Foreign Minister Osman Mohammed Saleh of the State of Eritrea addresses the seventy-third session of the United Nations General Assembly. UN Photo/Cia Pak

Eritrea at UN demands compensation for sanctions


Eritrea's foreign minister on Saturday called for sanctions against his country to be lifted as a result of the peace deal with Ethiopia and demanded compensation for the economic hardship.

Two months after the peace deal was signed, the UN Security Council has not moved to lift the arms embargo and targeted sanctions imposed on Eritrea in 2009 for its alleged support to armed groups in Somalia, which Asmara denies.

"The sanctions imposed on Eritrea for the last nine years have entailed considerable economic damage to the country and unnecessary hardships on its people," Foreign Minister Osman Mohammed Saleh told the UN General Assembly.
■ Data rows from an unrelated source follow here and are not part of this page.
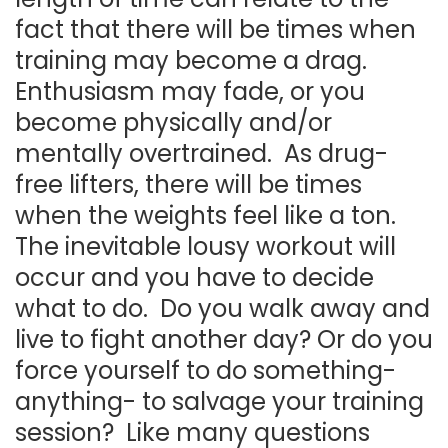
fact that there will be times when
training may become a drag.
Enthusiasm may fade, or you
become physically and/or
mentally overtrained. As drug-
free lifters, there will be times
when the weights feel like a ton.
The inevitable lousy workout will
occur and you have to decide
what to do. Do you walk away and
live to fight another day? Or do you
force yourself to do something-
anything- to salvage your training
session? Like many questions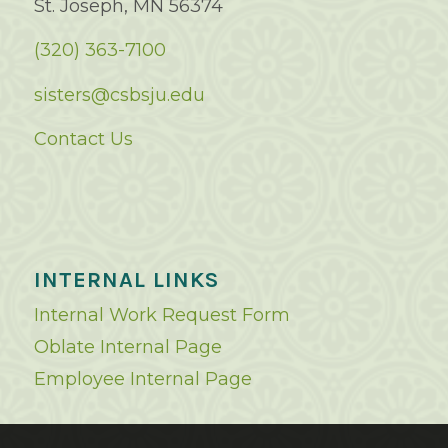
St. Joseph, MN 56374
(320) 363-7100
sisters@csbsju.edu
Contact Us
INTERNAL LINKS
Internal Work Request Form
Oblate Internal Page
Employee Internal Page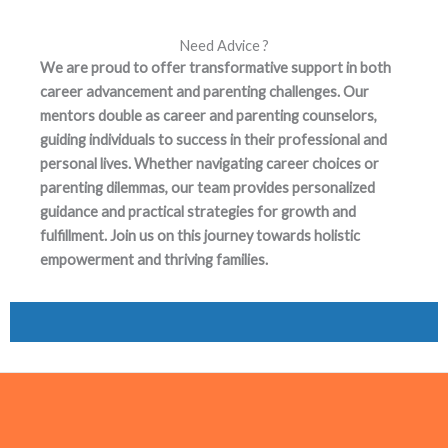
Need Advice ?
We are proud to offer transformative support in both
career advancement and parenting challenges. Our
mentors double as career and parenting counselors,
guiding individuals to success in their professional and
personal lives. Whether navigating career choices or
parenting dilemmas, our team provides personalized
guidance and practical strategies for growth and
fulfillment. Join us on this journey towards holistic
empowerment and thriving families.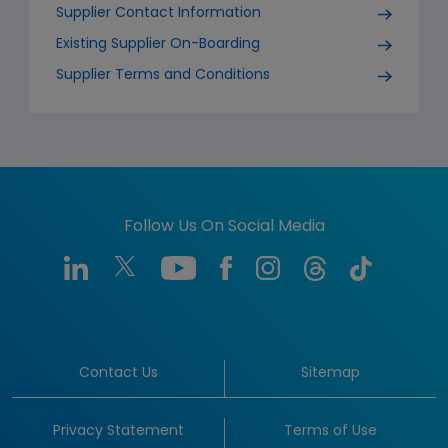
Supplier Contact Information
Existing Supplier On-Boarding
Supplier Terms and Conditions
Follow Us On Social Media
Contact Us
Sitemap
Privacy Statement
Terms of Use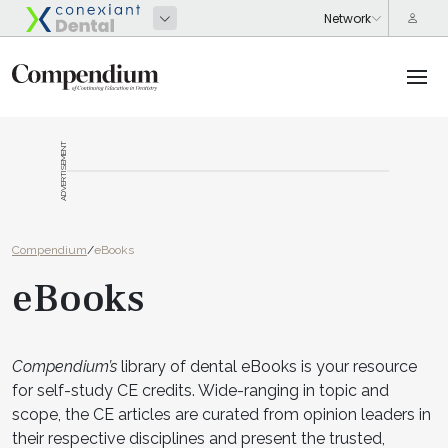
ADVERTISEMENT
Compendium
/
eBooks
eBooks
Compendium’s
library of dental eBooks is your resource
for self-study CE credits. Wide-ranging in topic and
scope, the CE articles are curated from opinion leaders in
their respective disciplines and present the trusted,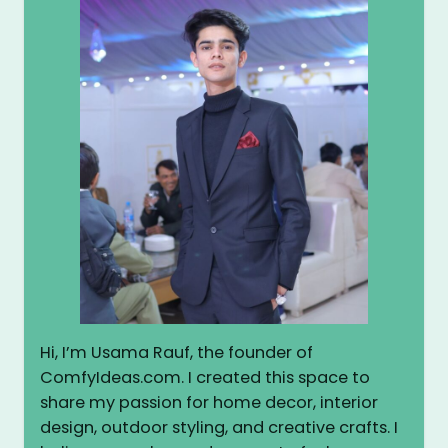
Hi, I’m Usama Rauf, the founder of
ComfyIdeas.com. I created this space to
share my passion for home decor, interior
design, outdoor styling, and creative crafts. I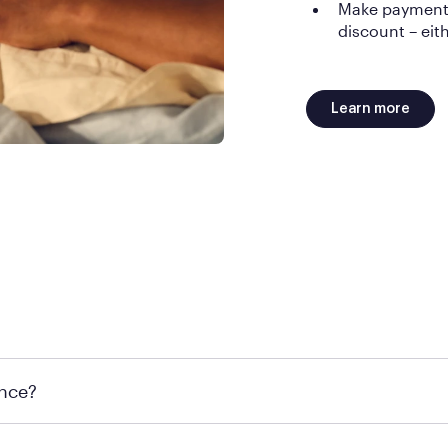
Make payments 
discount – eith
Learn more
d. Late or missed payments can affect your credit.
ance?
l rest easy knowing you have a 100-night trial. If you do choose to r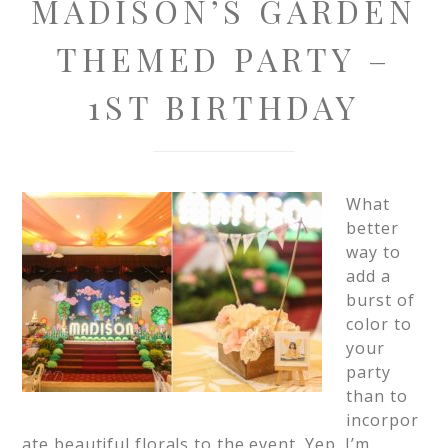
MADISON’S GARDEN
THEMED PARTY –
1ST BIRTHDAY
What
better
way to
add a
burst of
color to
your
party
than to
incorpor
ate beautiful florals to the event. Yep, I’m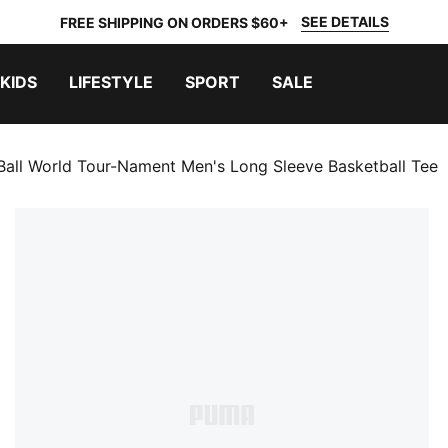
SEE DETAILS
FREE SHIPPING ON ORDERS $60+
KIDS
LIFESTYLE
SPORT
SALE
Ball World Tour-Nament Men's Long Sleeve Basketball Tee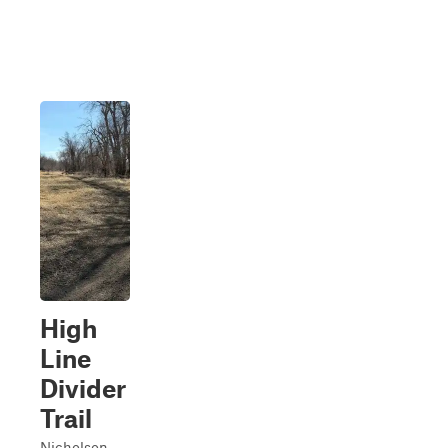
High
Line
Divider
Trail
Nicholson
Eritreans "are not only calling for the imminent rescinding of sanctions, they are asking and deserve amends for the damage incurred and opportunities forfeited," he added.

Ethiopia's Prime Minister Abiy Ahmed and Eritrea's President Isaias Afwerki signed a declaration of peace in July that formally ended two decades of hostility.

Eritrea gained its independence from Ethiopia in the early 1990s, and war broke out later that decade over a border dispute.

A 2002 UN-backed boundary demarcation was meant to settle the dispute for good, but Ethiopia refused to abide by it.

A turnaround began in June when Abiy announced that Ethiopia would hand back to Eritrea disputed areas including the flashpoint town of Badme where the first shots of the border war were fired.

Addressing the world body, the Eritrean foreign minister said the peace deal would now allow both countries to channel their resources into much-needed economic development.

Slamming the "unwarranted sanctions," Saleh accused countries at the Security Council of resorting to procedural measures to block a lifting a sanctions.

He did not name the countries but diplomats said the United States, backed by Britain and France, wanted Eritrea to show progress on human rights as a condition for ending sanctions.

Human rights groups say Eritrea's record on free speech and press freedom ranks among one of the worst in the world.

The foreign minister said it was "astounding" that countries wanted to prolong sanctions "in light of the widely acclaimed peace."

In his address to the assembly on Thursday, Ethiopia's Foreign Minister Workneh Gebeyehu also called on the Security Council to "now seriously" consider lifting sanctions on Eritrea.

The Security Council is due to review sanctions on Eritrea in November.